# Your First Call With Each SDK — Claude API / OpenAI API Basics

Source: https://www.geekswithgeeks.com/en/llm-apis/m-first

> Make a basic request and read the reply, stop reason and usage.

## Create, read, check

With an SDK a basic call is a few lines. Create a client (it reads the key from the environment unless you pass one), call the create method with a **model**, the **messages** and limits, then read the reply from the response object. Always also read the **stop reason** (did the model finish, hit your token limit, or ask to use a tool?) and the **usage** numbers (for cost tracking). The model name is a string such as `<model-name>`: take current names from the provider's documentation, store them in configuration and expect them to change as models are released and retired.

## Shape the conversation and the reply

Roles, history, a system prompt and a few parameters control what the model sees and how it answers.

![Four controls: roles, history, parameters, format.](assets/figures/llm-apis/section-2-map.svg) — Figure 2.1 — Roles, history, parameters and format.

## Anthropic Messages call, run

I ran this in a Python virtual environment with the anthropic 1.11.0 and openai 3.22.1 SDKs against a small local stand-in server (shown in the testing topic, saved as `mock.py`). The server returns canned replies, so no key, network or real model is involved: it proves how the SDK builds requests and handles replies, not what a real model would say. The SDK sends the key as `x-api-key` with an `anthropic-version` header to `/v1/messages`, and the response object exposes the text, the stop reason (`end_turn`) and the token usage (14 in, 8 out).

```python
import mock, anthropic, openai
srv = mock.start(); base = f"http://127.0.0.1:{srv.server_address[1]}"      # local stand-in server, not a real API

client = anthropic.Anthropic(api_key="sk-test-123", base_url=base)
msg = client.messages.create(model="demo-model", max_tokens=100,
                             messages=[{"role": "user", "content": "Capital of France?"}])
print(msg.content[0].text)
print(msg.stop_reason, msg.usage.input_tokens, msg.usage.output_tokens)
sent = mock.STATE["log"][-1]
print("SDK sent:", sent["headers"]["x-api-key"], sent["headers"]["anthropic-version"], sent["path"])

```

Output:

```
Paris is the capital of France.
end_turn 14 8
SDK sent: sk-test-123 2023-06-01 /v1/messages
```

## OpenAI Chat Completions call, run

I ran this in a Python virtual environment with the anthropic 1.11.0 and openai 3.22.1 SDKs against a small local stand-in server (shown in the testing topic, saved as `mock.py`).
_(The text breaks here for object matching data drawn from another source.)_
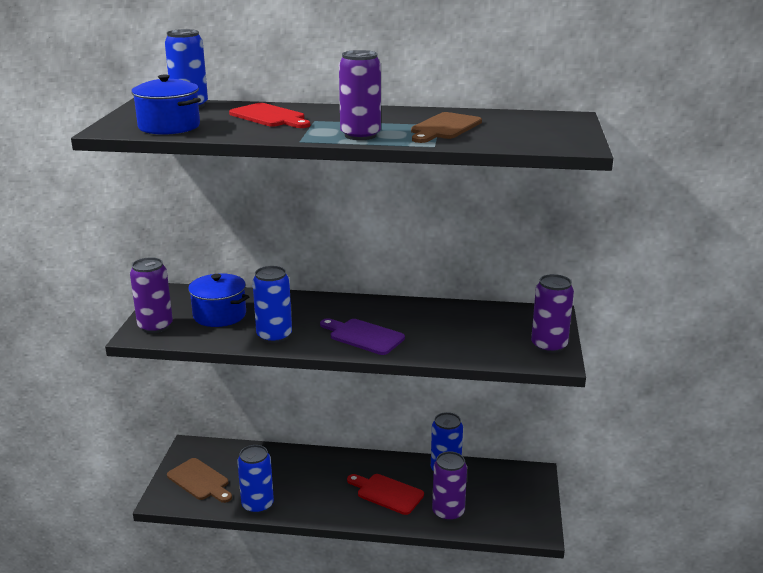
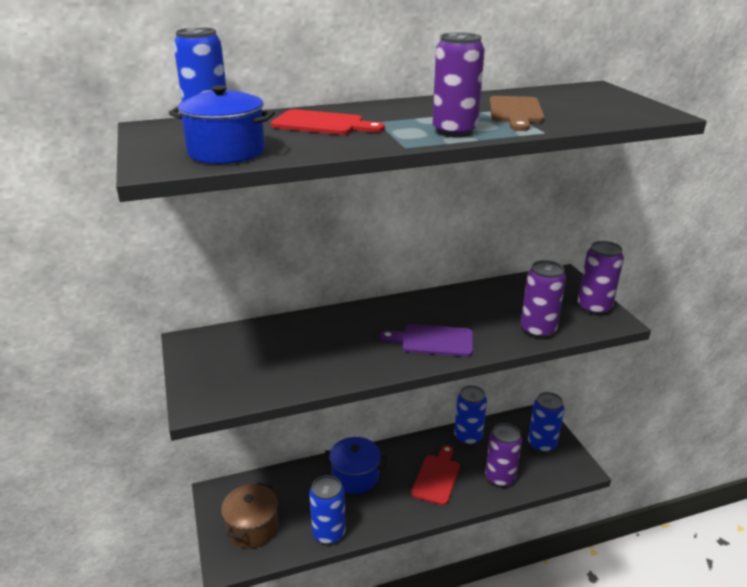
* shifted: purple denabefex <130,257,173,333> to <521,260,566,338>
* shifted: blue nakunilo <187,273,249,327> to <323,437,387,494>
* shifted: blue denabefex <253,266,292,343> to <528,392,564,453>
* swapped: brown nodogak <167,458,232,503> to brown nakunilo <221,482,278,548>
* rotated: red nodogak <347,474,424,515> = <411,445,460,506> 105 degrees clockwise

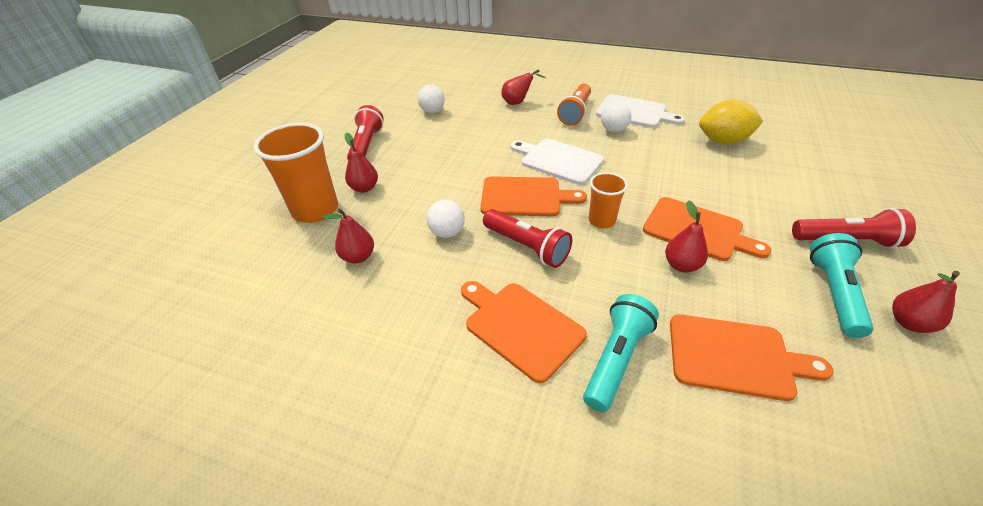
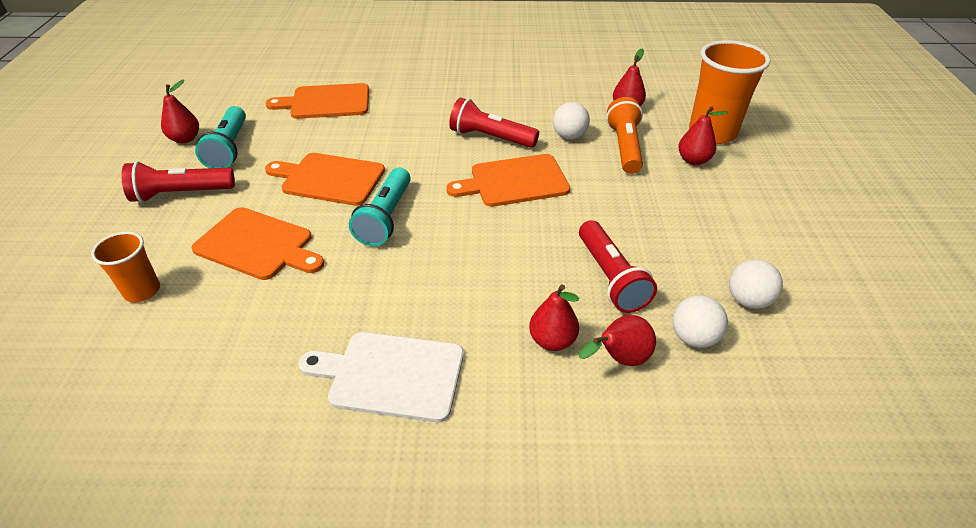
* gone: white nodogak <511,139,604,185>
* gone: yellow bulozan <699,100,763,145>
* shifted: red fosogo <347,105,384,160> to <579,220,657,313>
* shifted: orange nodogak <461,281,587,383> to <191,207,324,280>
* shifted: orange fosogo <557,83,591,126> to <606,97,643,174>
* shifted: turquoise fosogo <583,294,659,412> to <349,168,411,246>
* shifted: orange gavipeve <589,172,628,228> to <91,232,160,303>
* shifted: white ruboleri <601,102,631,132> to <673,295,728,348>
* shifted: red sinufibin <665,200,708,273> to <529,284,579,351>

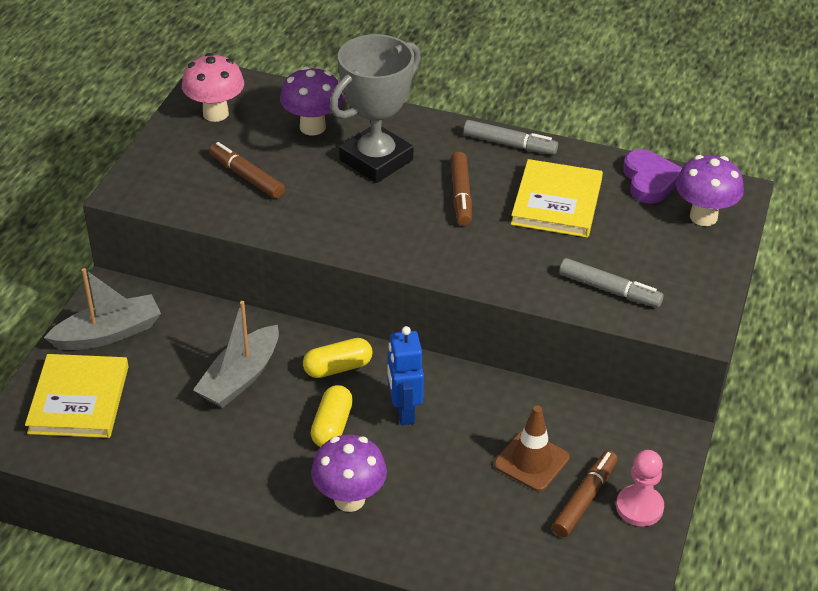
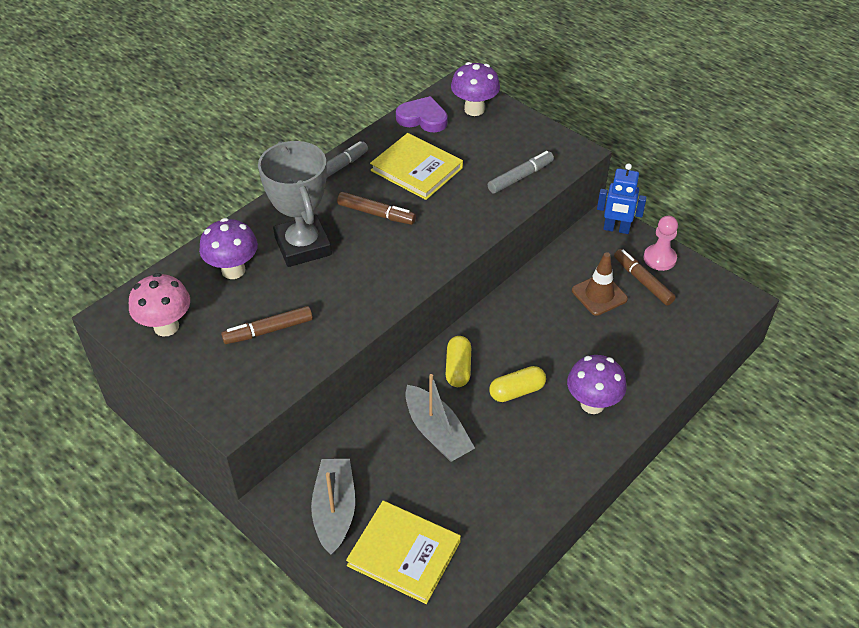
* shifted: blue zamokufil <387,326,424,425> to <597,163,647,234>
* rotated: yellow dinarex <311,385,353,447> = <489,366,546,402> 60 degrees counterclockwise

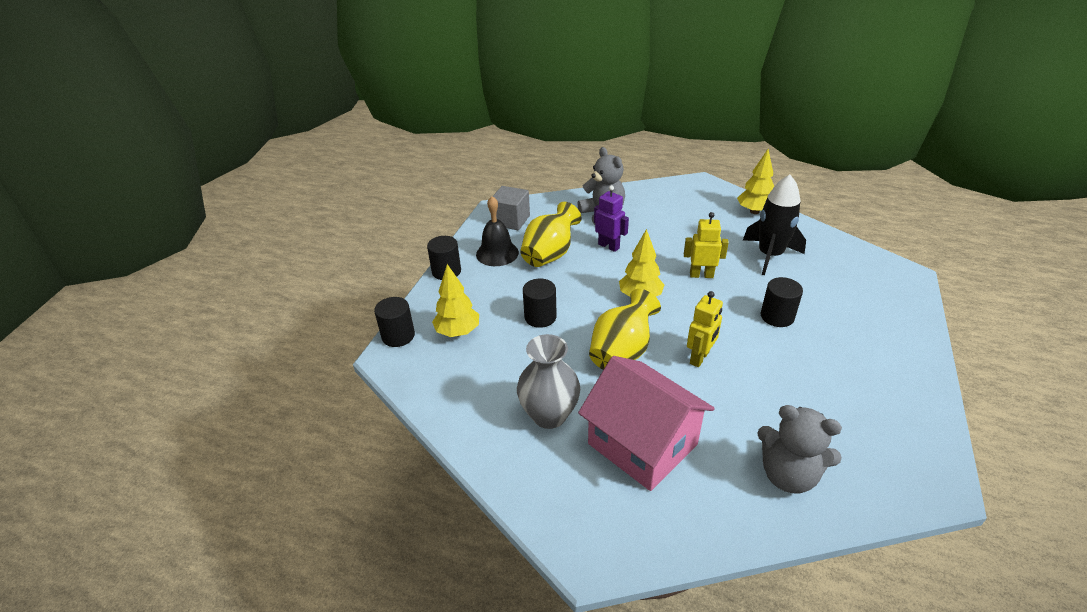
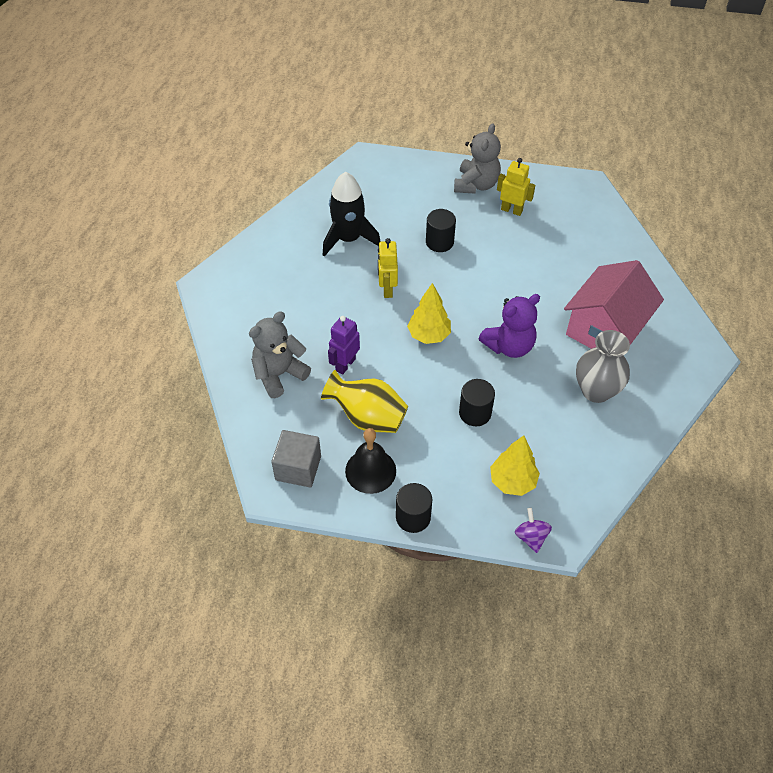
* gone: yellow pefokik <737,149,774,214>
* shifted: yellow zamokufil <687,291,723,367> to <497,158,535,216>
* shifted: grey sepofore <757,405,842,493> to <454,123,501,194>
* swapped: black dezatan <374,297,415,347> to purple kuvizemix <515,508,552,553>
* swapped: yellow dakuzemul <589,289,661,370> to purple sepofore <479,294,540,358>

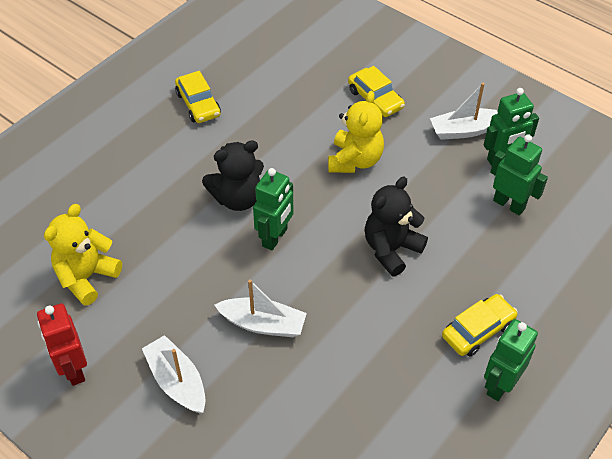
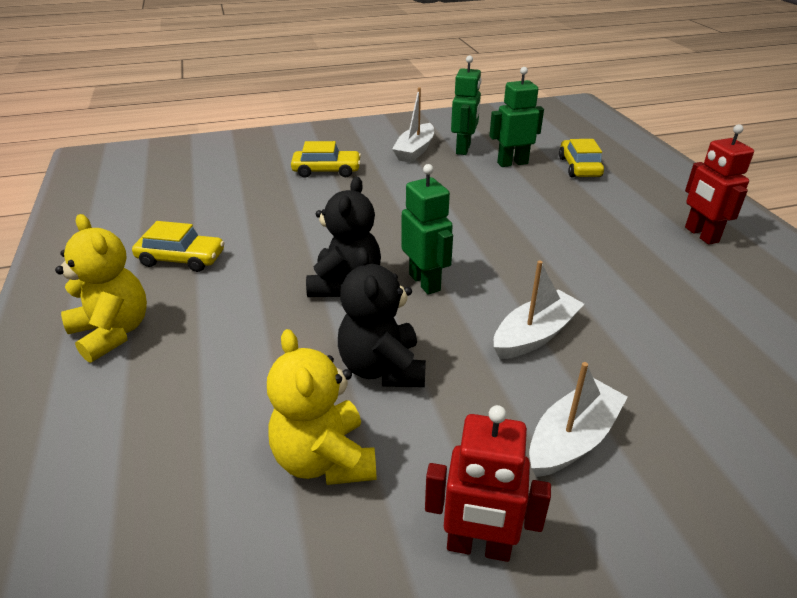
* shifted: yellow sepofore <328,91,384,173> to <55,214,147,363>
* shifted: black sepofore <365,177,428,276> to <338,247,426,387>
* shifted: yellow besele <442,294,518,356> to <559,139,604,177>
* repainted: green zamokufil <484,319,538,401> to red zamokufil <685,124,754,245>
* rotated: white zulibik <142,335,206,413> = <529,362,628,477> 135 degrees clockwise

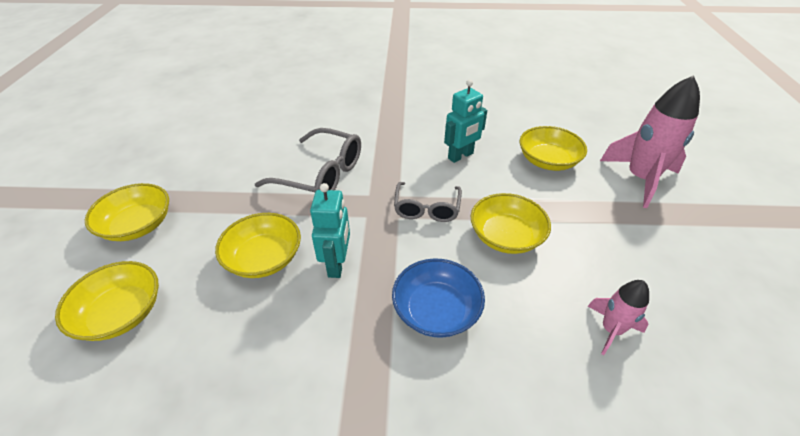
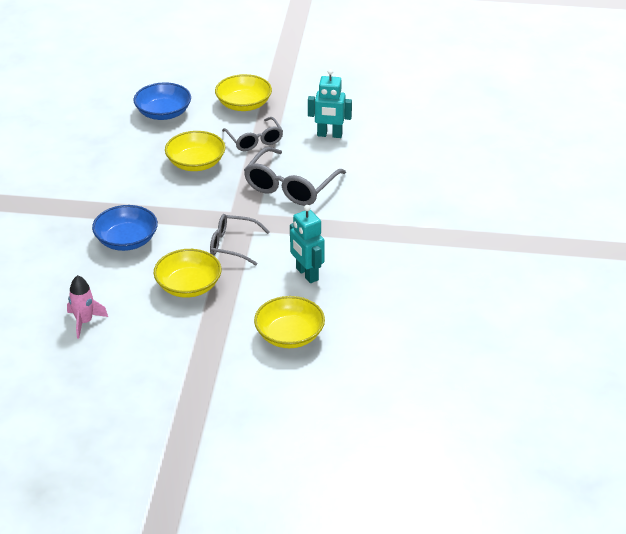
* gone: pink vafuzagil <600,75,700,208>
* new: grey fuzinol <222,117,283,151>
* shifted: turquoise zamokufil <310,183,350,278> to <308,69,352,138>
* repainted: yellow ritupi <55,261,159,341> to blue ritupi <134,82,191,120>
The server returns canned replies, so no key, network or real model is involved: it proves how the SDK builds requests and handles replies, not what a real model would say. The OpenAI SDK sends `Authorization: Bearer ...` to `/v1/chat/completions`. The reply is in `choices[0].message.content`, the finish reason is `stop`, and usage reports prompt, completion and total tokens.

```python
import mock, anthropic, openai
srv = mock.start(); base = f"http://127.0.0.1:{srv.server_address[1]}"      # local stand-in server, not a real API

client = openai.OpenAI(api_key="sk-test-456", base_url=base + "/v1")
resp = client.chat.completions.create(model="demo-model",
                                      messages=[{"role": "user", "content": "Capital of France?"}])
print(resp.choices[0].message.content)
print(resp.choices[0].finish_reason, resp.usage.prompt_tokens, resp.usage.completion_tokens, resp.usage.total_tokens)
sent = mock.STATE["log"][-1]
print("SDK sent:", sent["headers"]["authorization"], sent["path"])

```

Output:

```
Paris is the capital of France.
stop 14 8 22
SDK sent: Bearer sk-test-456 /v1/chat/completions
```

## Pin the SDK version

SDKs change quickly. Pin the version in your lockfile and read release notes before upgrading.

**Quiz:** Why read the stop reason as well as the text?

- [ ] It contains the API key
- [x] It tells you if the answer was cut off or a tool was requested
- [ ] It is the model name
- [ ] It is decorative

*Answer:* It tells you if the answer was cut off or a tool was requested. A truncated or tool-requesting response must be handled differently from a finished one.